Mark Zuckerberg said, “People influence people; nothing influences people more than a recommendation from a trusted friend. A trusted referral influences people more than the best broadcast message. A trusted referral is the holy grail of advertising.”
The case for Influencer Marketing
We may be looking to try a new brand of skin cream, try out a new salon, dine out in a restaurant, exchange your dishwasher, go on a holiday, pick a dentist for a consult, evaluate schools to finalise the admission of our child or recruit a personal assistant. We keep in mind our past experiences; rely on the insights of people we look up to and make up our minds on what we need. As internet penetration has been on the rise, social media will have nearly 3 billion users and thus, their habits of consuming information are changing.
The traditional methods have been to gather information from print, electronic media, friends and family. Over time, we are shifting towards the internet, emails and social media. We hear from brands directly; the marketing managers are putting a lot of effort to make sure that they communicate the value proposition of their products and services effectively to their target customers. They feel that their communication appears authentic and the brand is being perceived as reliable.

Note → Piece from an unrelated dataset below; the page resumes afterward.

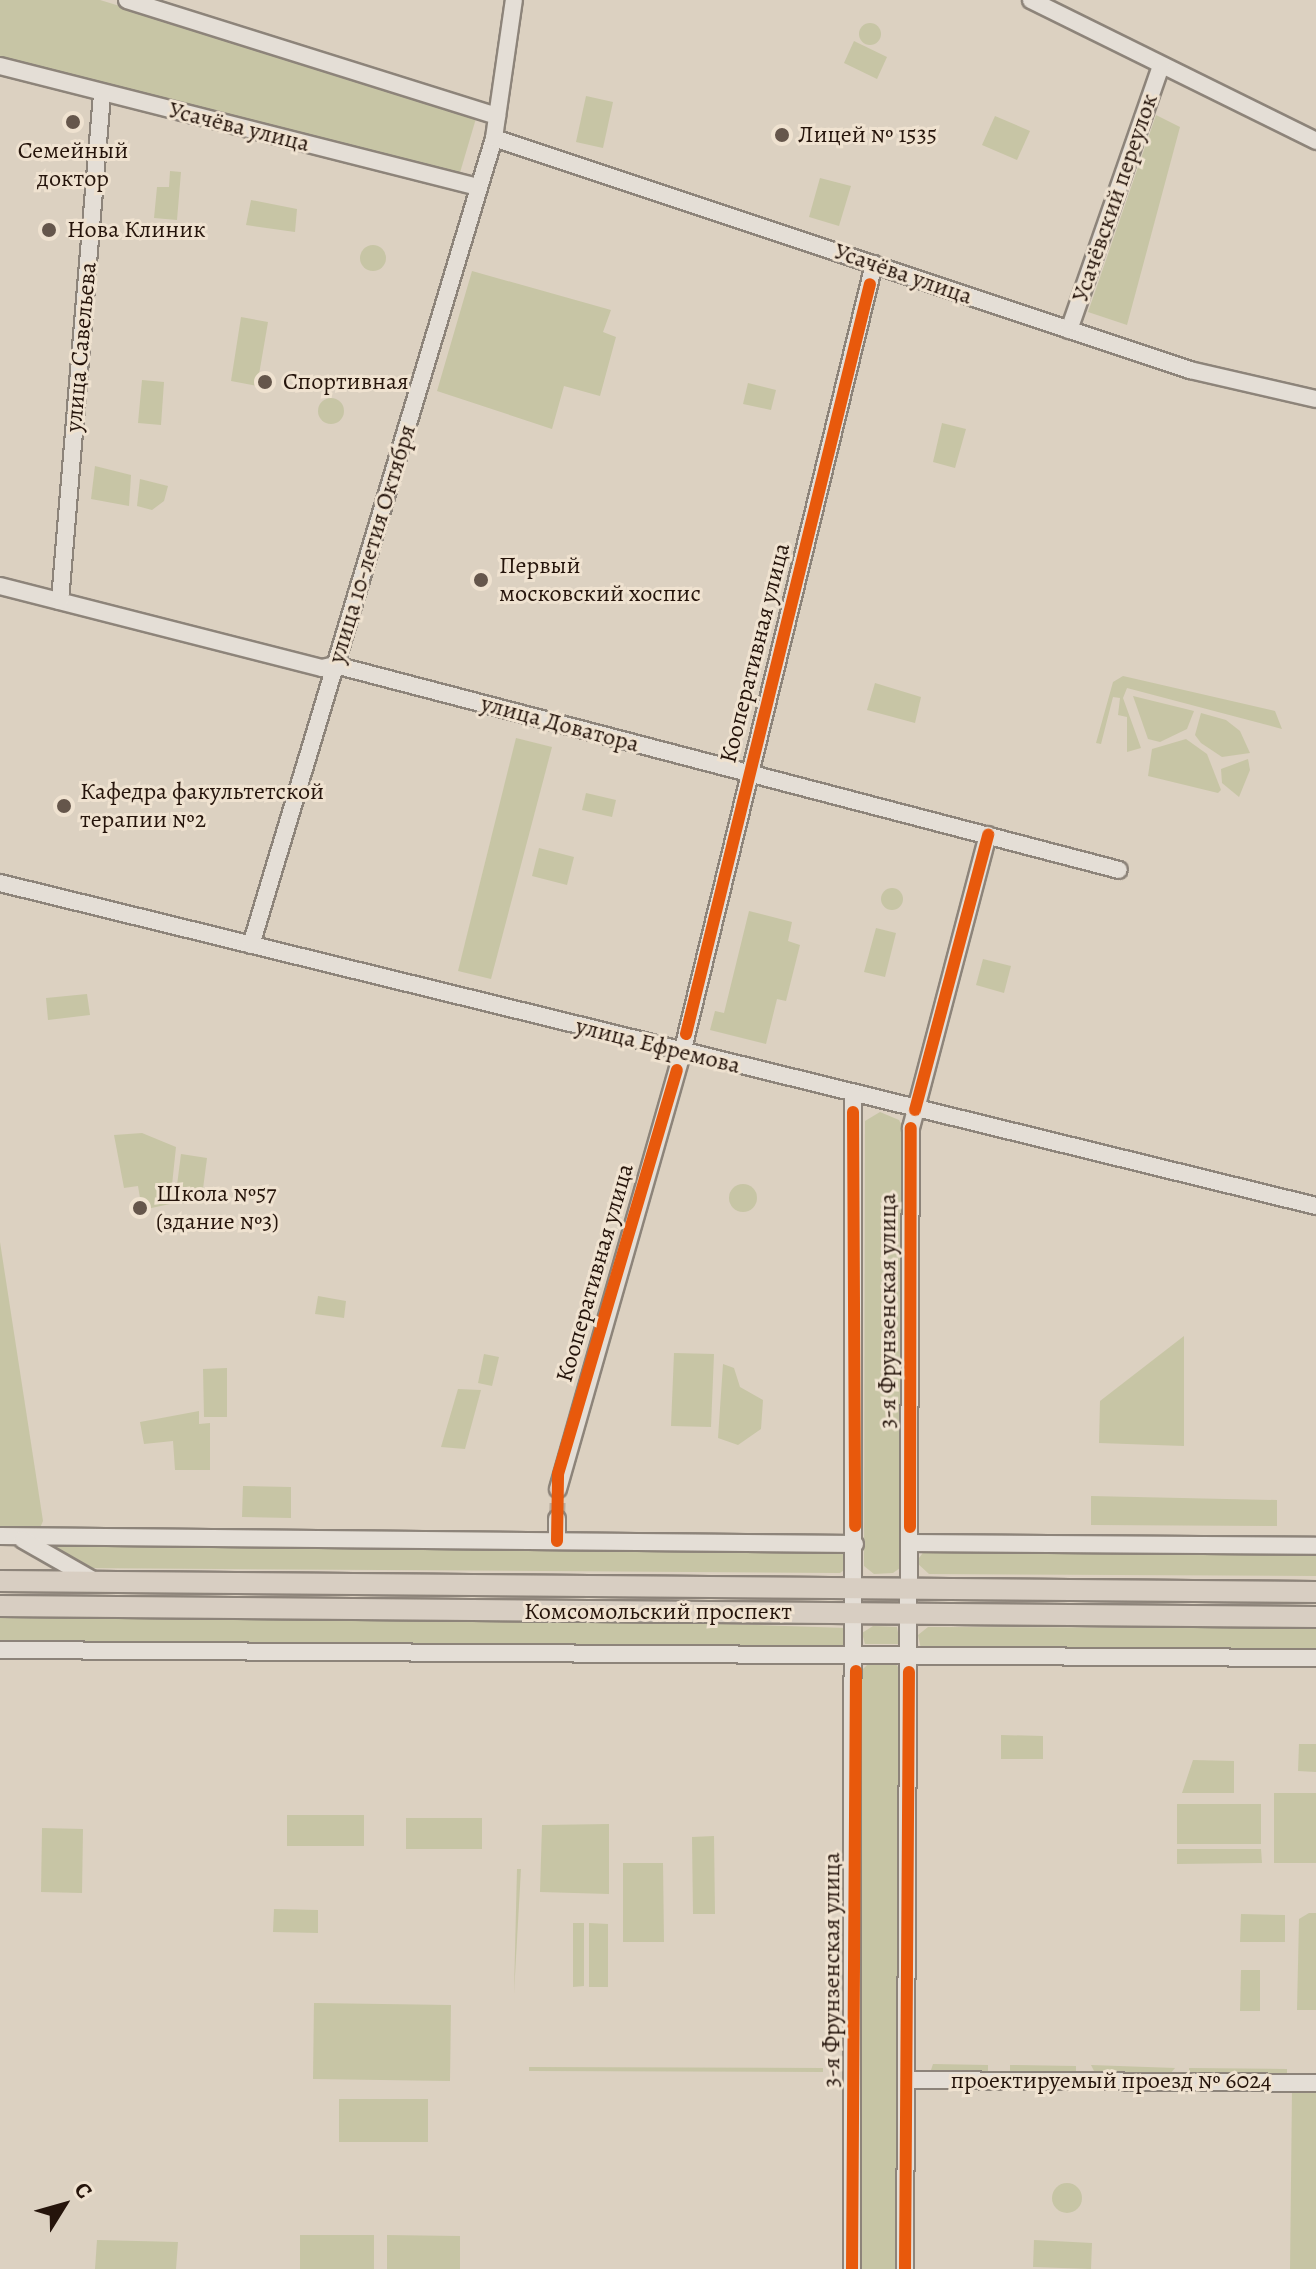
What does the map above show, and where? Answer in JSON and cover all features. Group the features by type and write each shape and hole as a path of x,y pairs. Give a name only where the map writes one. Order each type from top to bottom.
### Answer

However, the customers have started relying on the feedback from users and the view of the experts. There are several platforms dedicated to gathering customer feedback; for example, employees go to glassdoor to talk about their experiences with their employer and thus, a potential employee builds his or her perception about the company to decide if he or she should sign up. Similarly, there are platforms like mouthshut, productWiki which give user reviews. Popular social media like YouTube, Instagram, Facebook have loads of content talking about a product or a service.
Seth Godin rightly says, “People do not buy goods and services; they buy relations, stories and magic.” Brands have to bring stories to their prospective customers either by themselves or by the people trusted by their prospective customers.
How do we go about it?
We have to find real people who are passionate about our brand and have the experience of using our brand. Celebrities may have a huge influence on the target audience, however, in today’s world, especially social media, one is looking for genuine reviews and first-hand experience with the brand. Even if a celebrity endorses a product, the opinion might come across as a piece of review that lacks authenticity and genuineness. Consumers could feel that the message of the celebrity is sponsored by the brand and hence, not genuine. So, we need to find real people who have a large influence, for example, a blogger or a vlogger in the related field.
Employees of an organisation can be strong influencers when they share their real-life stories and talk about their first-hand experiences on a social media platform. Sometimes, an employee could be an expert in a particular field and the opinions shared by him or her could be highly valued. And it is important to organise real-time interactions with the followers. We have to encourage the employees to keep sharing their stories on social media platforms and recognise their efforts to help our brand positively. We have to amplify the voices helping the brand.
Customer testimonials are a great way of influencing prospective customers. However, the feedback of the customers must be real-time and relevant; else, the brand could appear outdated, inconsistent and unreliable.
What about the traditional methods?
A question arises if the traditional methods of advertising and digital marketing to create the pull are irrelevant now. Influencer marketing will pick up in the days to come; early adopters have been the brands that are modern and new. In the days ahead, we will see the traditional channels adapt to the new developments and bring out innovative programmes for brands to leverage their reach.